More than 99% of circulating thyroid hormones is bound to serum
proteins. It is reported that commercially available testing kits might
show inaccurately low free thyroxine concentrations in patients treated
with drugs which have the capacity to displace thyroid hormone from
binding proteins, and it is suggested that serum dilution in assays
could reduce free thyroxine readout6. However, we observed
that the degree of reduction was very similar in both T4 and free T4.

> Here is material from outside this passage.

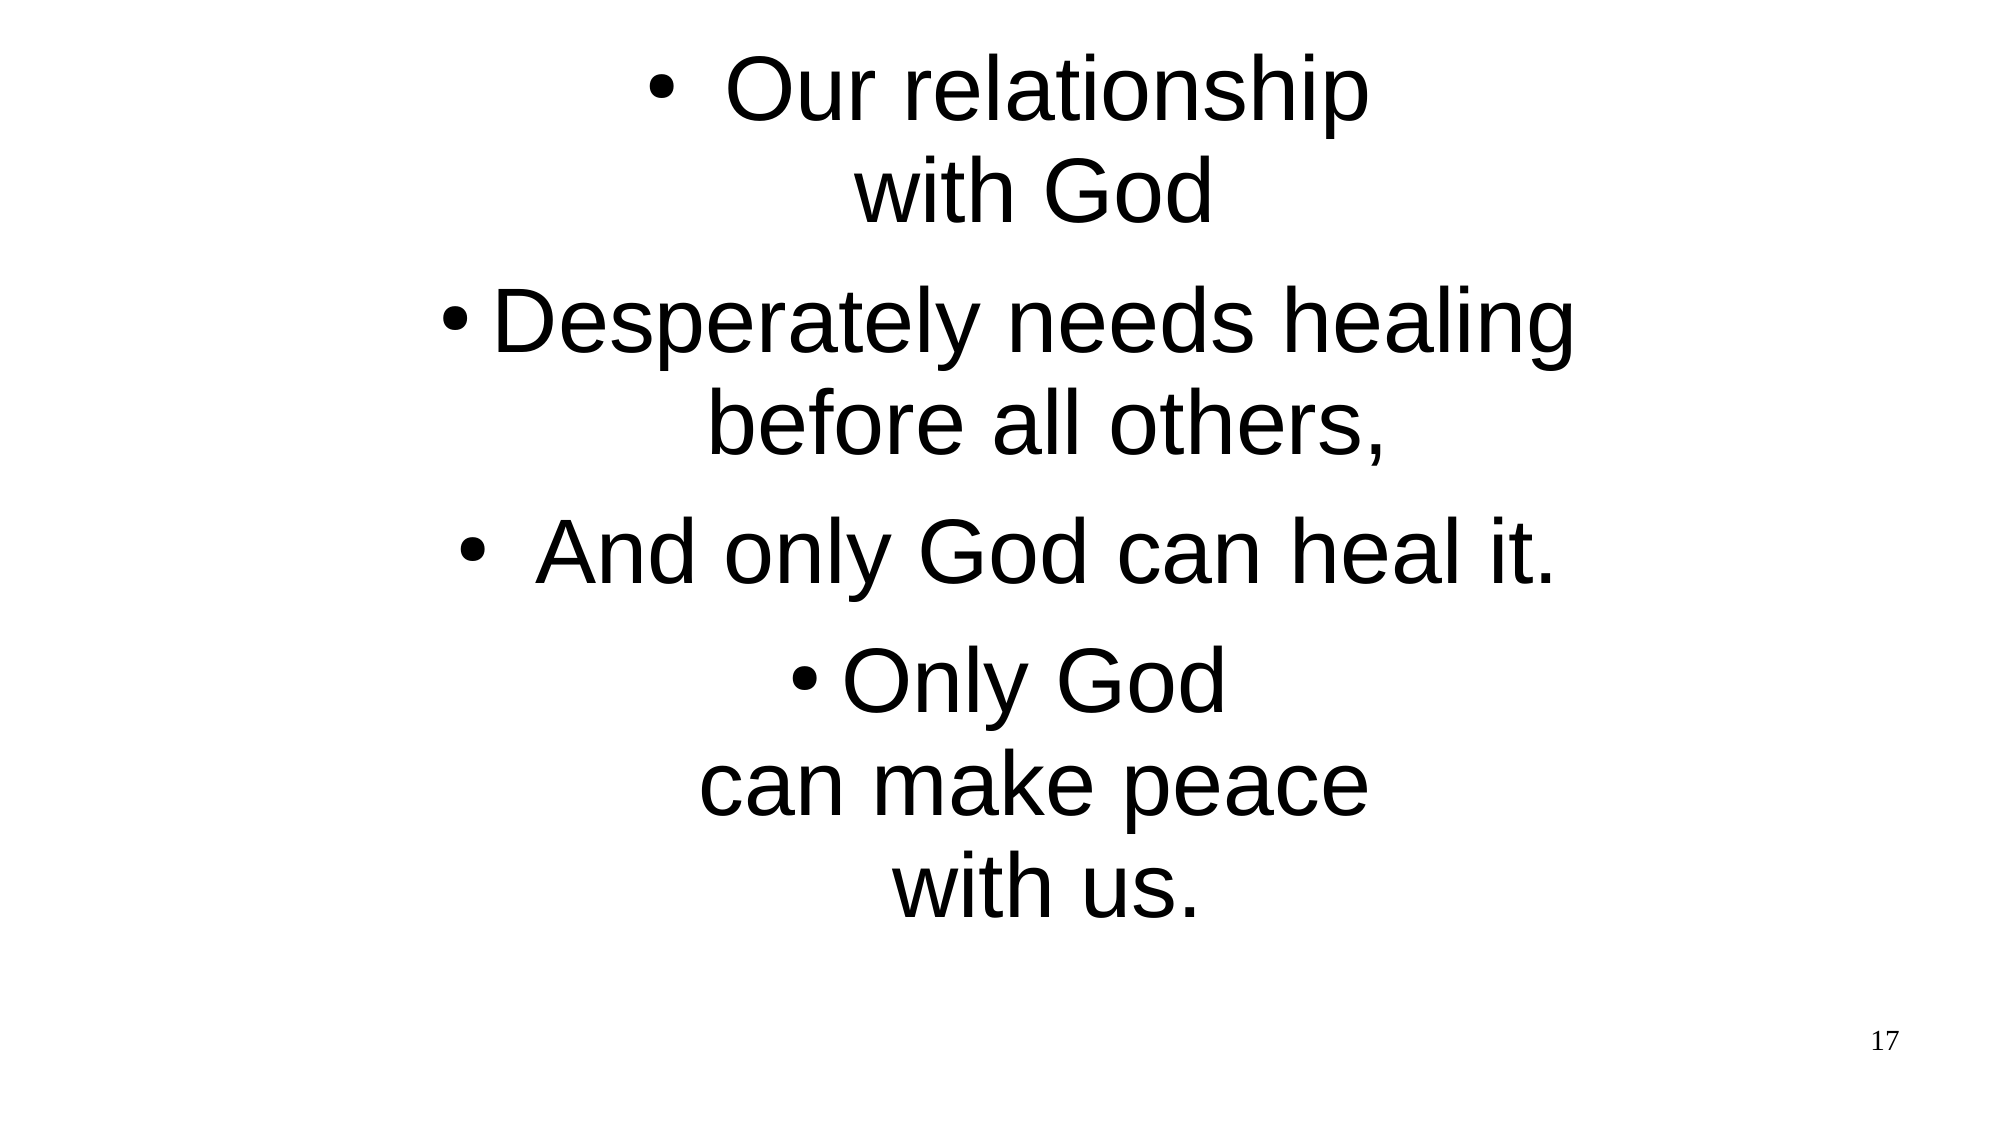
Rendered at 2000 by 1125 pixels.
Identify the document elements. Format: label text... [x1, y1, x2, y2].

list Our relationship with God Desperately needs healing before all others, And only God can heal it. Only God can make peace with us. [37, 37, 1988, 1088]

For example, the reduction was 18.77% in T4 and 21.09% in free T4 in
the mirtazapine group. It is known that serum dilution in assays would
not affect T4 readout 6.
Therefore, in this case, the low serum free T4 levels observed in
patients treated with mirtazapine may not be due to artifactual
laboratory effects.
The key to maintain the level of serum free thyroxine is the negative
feedback regulation, an appropriate TSH synthesis and release in
response to serum thyroid hormone level changes6. Activation of the
central neurotransmitters system, such as dopaminergic and serotonergic
system, has been reported to inhibit hypothalamic–pituitary–thyroid
axis3,5,7.
The increased risk of hypothyroxinemia after mirtazapine treatment could
be explained by the central effect of mirtazapine on
hypothalamic/pituitary prevents the compensatory increase in TSH in
response to low T4, thereby ultimately presenting as higher incidence of
hypothyroxinemia in patients treated by mirtazapine. It has been
reported that antidepressants (other than mirtazapine), which improve
central dopaminergic and serotonergic system, seem to decrease T4/free
T4 levels but maintaining TSH level27. Our study found
that after adjusting for other antidepressant treatments, the
association between mirtazapine treatment and hypothyroxinemia remained
significant.
The finding of increased risk of developing hypothyroxinemia after
mirtazapine treatment may have significant clinical
implication.13 Symptoms
of thyroid dysfunction and major depressive disorder overlap in many
aspects such as depressive mood, fatigue and weakness11. Thus,
hypothyroxinemia could be easily ignored in major depressive disorder
treated with mirtazapine, if attention is paid only to those with
elevated TSH.
In addition, clinical studies indicate that thyroid hormone
supplementation can improve the response rate and can also convert
patients with refractory depression to responders15. The beneficial
effects of thyroid hormone supplementation has suggested that a central
hypothyroidism may exist in such patients15. Failure to
recognize hypothyroxinemia or central hypothyroidism may result in
ignored thyroid function insufficiency, which may lead to poor response
to treatment in individuals with major depression disorder. It may
therefore be important to identify thyroid function insufficiency during
antidepressants treatment for major depressive disorder, especially in
patients receiving mirtazapine as an adjunctive antidepressant.